The weight of the crown
By the time she headed to Little Rock for the national competition in January, Tracy had already racked up honors like Miss Gay Oklahoma and Miss Gay Gulf Coast. In the days prior, Theatre Tulsa company director Mandy Gross and Guillory began discussing what it would look like if Guillory returned with the title.
“I think Tracy knew that she was going to win, but Travis didn’t think that he was going to win,” Gross said.
Many peers are in the pageant system for years before reaching the big stage. But Tracy pulled out all the stops — walking the stage in a gator costume holding a detached head and earning audience roars during her cabaret, which forced judges to pick their own adventure — and stole the show in her second national competition.
Part of Tracy’s pitch was her ability to build a brand and lead the Miss Gay America organization through an ownership transition and moving its national competition to Atlanta.
“I can put on a nice gown and a nice wig and do all of these things. I can figure out the aesthetic,” Guillory said. “But it’s more of what’s in somebody’s heart and what’s in somebody’s brain that actually makes them a successful Miss Gay America.”
The crown can weigh heavily on the head that wears it. Bennett describes the duties as “grueling,” requiring weeks of travel to lead contestant orientations and judge briefings at competitions across the country in addition to performing and promoting gigs. Many winners quit their day jobs to complete their reigns.
Not Guillory. He and Gross have worked together to ensure he can still give his energy to Theatre Tulsa, which he took over in summer 2024, and keep shows running smoothly.
“You know how people are left-brained or right-brained? He’s got both,” Gross said. “He is really great at the creative stuff, and really great at scheduling and being organized and the stuff that super creative people usually aren’t. I don’t know where he gets that from, and I don’t know where he gets all the energy to do it.”
Bennett has watched Guillory weather the highs and lows that come with pursuing a burgeoning drag career and keeping up with responsibilities at home. He has a community of supporters, including his partner and fellow drag performer Kallaya, who understand the pressure.
It also comes down to feeling the emotions in the moment and not letting them overtake you, Bennett said. When Guillory needs to cry or scream, he lets it out.

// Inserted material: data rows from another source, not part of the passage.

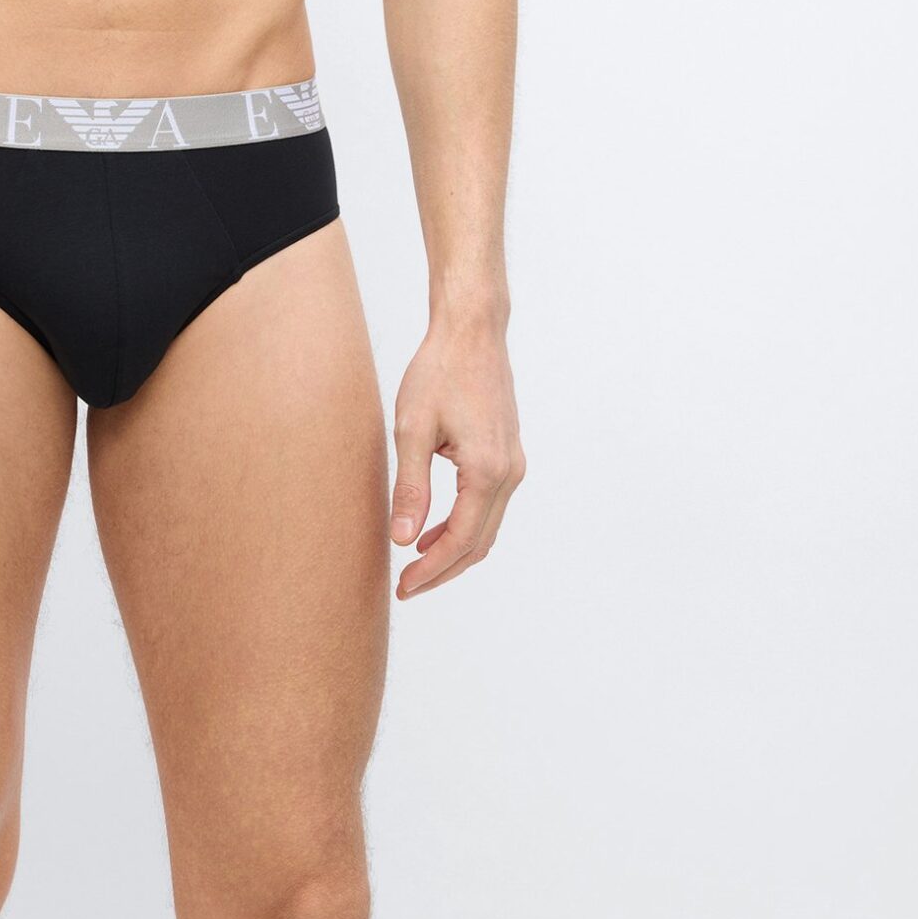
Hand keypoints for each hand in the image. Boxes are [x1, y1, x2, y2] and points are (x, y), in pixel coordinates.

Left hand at [389, 318, 524, 600]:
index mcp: (487, 471)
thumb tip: (403, 539)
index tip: (403, 587)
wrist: (472, 331)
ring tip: (415, 562)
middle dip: (443, 569)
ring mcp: (513, 464)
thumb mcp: (412, 429)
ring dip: (454, 550)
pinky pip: (490, 506)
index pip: (461, 541)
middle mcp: (509, 473)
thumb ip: (411, 487)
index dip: (432, 570)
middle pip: (479, 543)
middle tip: (406, 587)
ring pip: (487, 528)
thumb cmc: (439, 371)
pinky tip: (433, 527)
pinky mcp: (508, 454)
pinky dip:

“He’s a superstar in that,” Bennett said. “He knows when it is appropriate to let loose and be vulnerable, and he knows when it’s time to put your big girl panties on and be professional, be the administrator and do the job of being Miss Gay America.”
‘We just want to exist’
Five months after returning from Little Rock, Guillory is still navigating his new reality. He’s embracing the flood of new opportunities — potential residency in Puerto Vallarta, anyone? — while still appreciating what Tulsa has to offer as an affordable home base for regular gigs in Arkansas and Missouri. He’s passionate about growing the city’s arts scene and says he’s never had a reason to leave.
“I’ve lived three lifetimes in Tulsa and I’m on my fourth one now,” Guillory said.
He’s not sure where life will take him by the time his reign ends in January. For now, he’s focused on a full calendar of gigs and the mission in front of him: representing Oklahoma on the national stage and serving as a beacon of hope for those feeling targeted by anti-LGBTQ+ rhetoric.
“We just want to exist,” Guillory said. “When people see Miss Gay America, they need to see somebody who’s just existing to the f–king fullest.”